# Crash dump prob. - sleeping thread owns a non-sleepable lock during crash dump write



## Terry_Kennedy (May 13, 2010)

Got an interesting crash just now (well, as interesting as a crash on a soon-to-be production system can be) :\

This is 8-STABLE/amd64, last cvsup'd early in the morning of May 9th.

The system didn't complete the crash dump, so it needed a manual reset to get it going again.

The crash was a "page fault while in kernel mode" with the current process being the interrupt service routine for the bce0 GigE. Things progressed reasonably until partway through the dump, when the system locked up with a "Sleeping thread (tid 100028, pid 12) owns a non-sleepable lock". That's the same PID as reported in the main crash.

Screen capture here. Complete dmesg, etc. available on request.

As I mentioned above, the system needed a hard reset to get going again. savecore doesn't think there's a usable dump, so I don't think there's any more info to gather.

I just cvsup'd the box and built a new kernel, in case the previous cvsup was in between related commits, or to see if anything changed since. I still have the old kernel around in case any useful info can be gathered from it.

So, a couple questions:

1) Anything known to be funky w/ bce?

2) Should the part of the system that caused the panic be able to lock up the crash dump process? Obviously, if the disk driver causes a panic, all bets are off when trying to use it to write the dump, but this crash seems to have been from a network driver. Shouldn't a double panic just give up on the dump and try a reboot?

3) Is there any way to rig the system to obtain more info if this happens again? Right now I'm using an embedded remote console server, but I could switch the system to a serial port if enabling the kernel debugger might help. But I think that the sleeping thread bit would happen even at the debugger prompt, wouldn't it?


----------



## Terry_Kennedy (May 13, 2010)

Terry_Kennedy said:
			
		

> I just cvsup'd the box and built a new kernel, in case the previous cvsup was in between related commits, or to see if anything changed since.

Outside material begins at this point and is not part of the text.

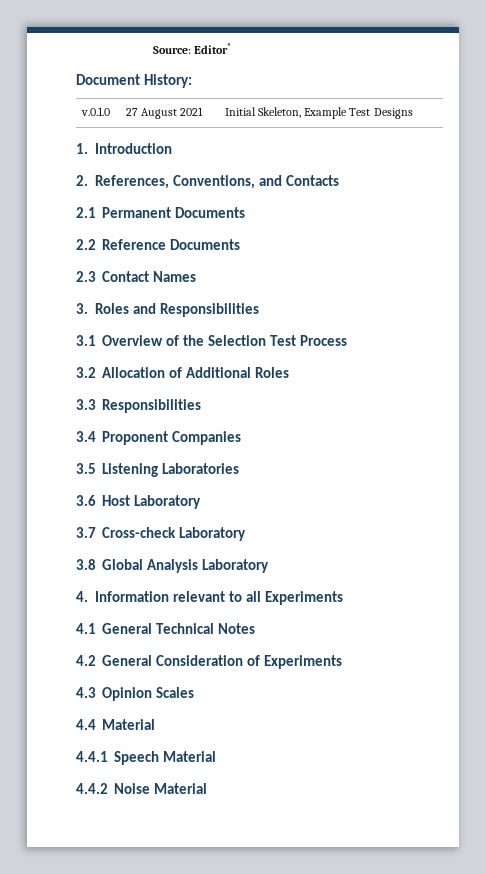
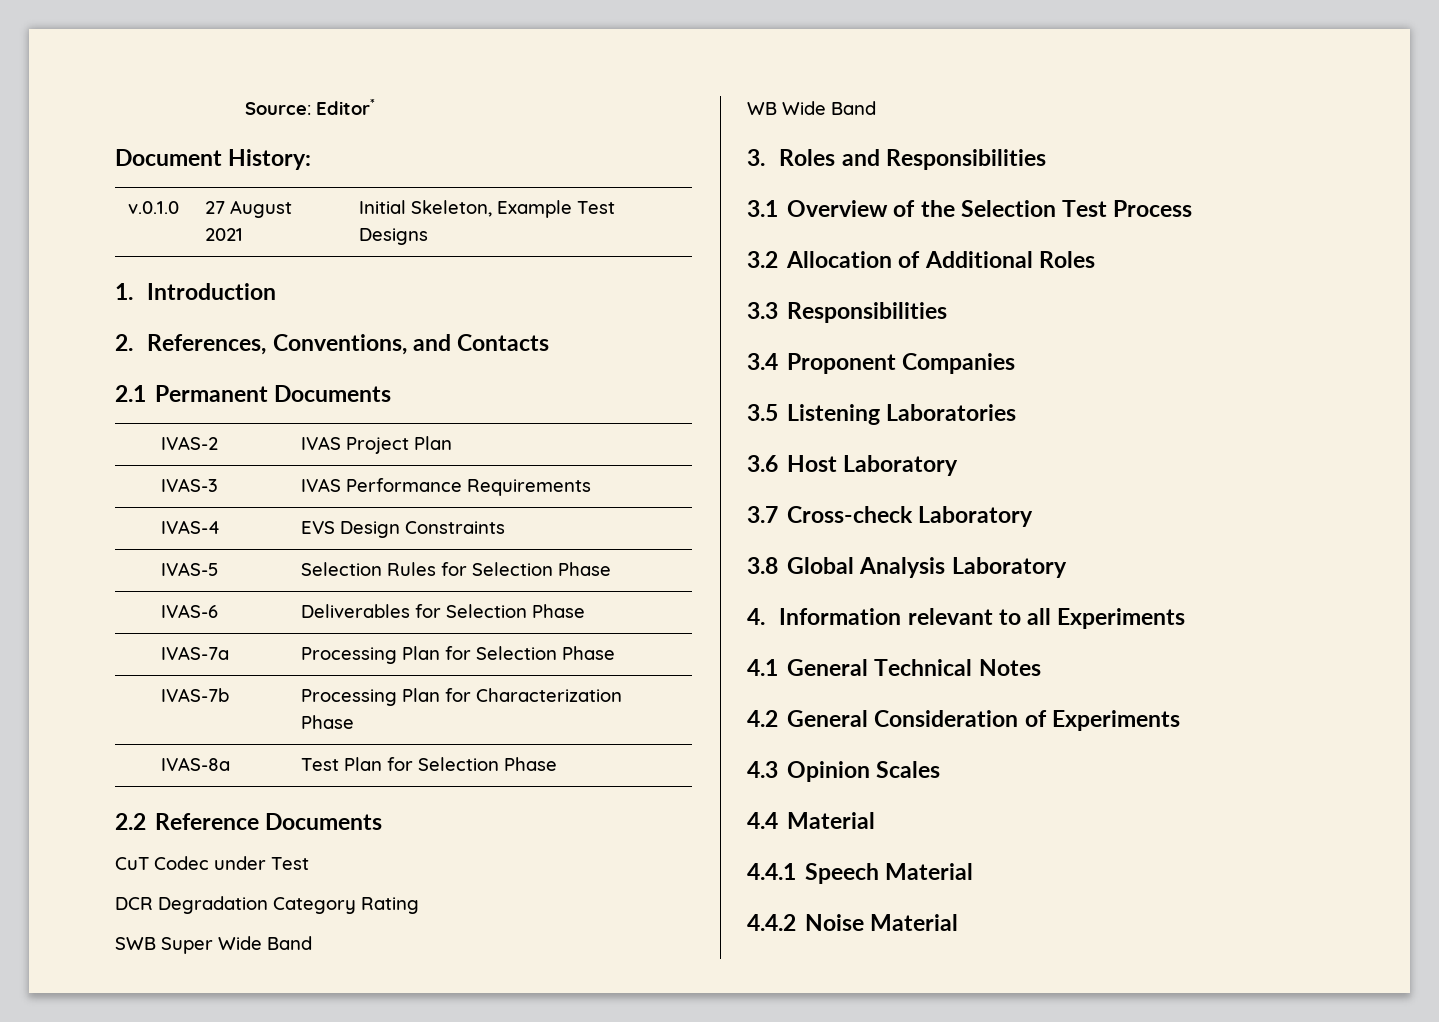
[76,239,240,250] [76,271,196,282] // 2.2 Reference Documents // 2.3 Contact Names -> [160,436,218,450] [300,436,452,454] [160,478,218,492] [300,478,591,496] [160,520,220,534] [300,521,505,538] [160,562,218,576] [300,562,611,576] [160,604,218,618] [300,604,585,618] [160,646,229,660] [300,646,615,664] [160,688,229,702] [300,688,622,706] [300,715,354,729] [160,757,230,771] [300,757,557,771] [115,813,383,830] [115,856,309,870] [115,896,419,914] [115,936,312,954] [747,101,876,115] // IVAS-2 | IVAS Project Plan // IVAS-3 | IVAS Performance Requirements // IVAS-4 | EVS Design Constraints // IVAS-5 | Selection Rules for Selection Phase // IVAS-6 | Deliverables for Selection Phase // IVAS-7a | Processing Plan for Selection Phase // IVAS-7b | Processing Plan for Characterization Phase // IVAS-8a | Test Plan for Selection Phase // 2.2 Reference Documents // CuT Codec under Test // DCR Degradation Category Rating // SWB Super Wide Band // WB Wide Band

I just booted the new kernel and tried this again, and got another crash. The message is identical to the first, except that the instruction pointer changed by 0x10 (presumably due to code differences between the old and new kernels) and it got 6MB further writing the crash dump.

Since it seems I can reproduce this at will, I'll be glad to either perform additional information-gathering or give a developer access to the box for testing purposes.

Is it possible to correlate the source line in the kernel with the instruction pointer in the panic?


----------



## DutchDaemon (May 14, 2010)

It's probably advisable to go to the applicable mailing list with this. This is something a developer might be interested in, but most of them are not here (this being an end-user forum mostly).


----------